Spatial grounding data:
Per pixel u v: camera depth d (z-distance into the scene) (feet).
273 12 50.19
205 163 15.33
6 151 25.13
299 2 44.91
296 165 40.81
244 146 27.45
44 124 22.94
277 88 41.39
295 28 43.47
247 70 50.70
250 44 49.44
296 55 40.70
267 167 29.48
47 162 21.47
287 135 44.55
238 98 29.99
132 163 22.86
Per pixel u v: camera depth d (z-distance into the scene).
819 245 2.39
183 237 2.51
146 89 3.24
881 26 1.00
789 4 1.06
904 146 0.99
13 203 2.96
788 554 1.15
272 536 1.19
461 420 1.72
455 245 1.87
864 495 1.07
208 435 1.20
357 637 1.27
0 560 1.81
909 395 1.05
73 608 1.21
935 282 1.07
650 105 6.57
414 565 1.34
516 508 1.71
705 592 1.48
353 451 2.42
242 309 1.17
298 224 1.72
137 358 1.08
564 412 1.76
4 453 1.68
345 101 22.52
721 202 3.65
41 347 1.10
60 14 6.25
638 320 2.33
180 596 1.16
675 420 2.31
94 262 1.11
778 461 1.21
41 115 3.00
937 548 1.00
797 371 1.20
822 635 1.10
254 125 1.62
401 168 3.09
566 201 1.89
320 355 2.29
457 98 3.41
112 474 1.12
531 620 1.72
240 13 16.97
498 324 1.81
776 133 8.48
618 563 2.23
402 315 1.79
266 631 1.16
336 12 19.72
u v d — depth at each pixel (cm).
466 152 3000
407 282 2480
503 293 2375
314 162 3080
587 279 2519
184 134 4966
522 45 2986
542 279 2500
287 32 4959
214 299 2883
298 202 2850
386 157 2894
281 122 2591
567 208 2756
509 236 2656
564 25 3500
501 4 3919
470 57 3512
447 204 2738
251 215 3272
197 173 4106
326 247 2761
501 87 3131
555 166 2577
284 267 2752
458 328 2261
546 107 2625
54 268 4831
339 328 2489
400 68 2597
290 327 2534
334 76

> Task requirements:
Go through the lines above. Select every one that has the string "distance".

> Answer below:
Per pixel u v: camera depth d (z-distance into the scene) (feet).
Per pixel u v: camera depth d (z-distance into the scene).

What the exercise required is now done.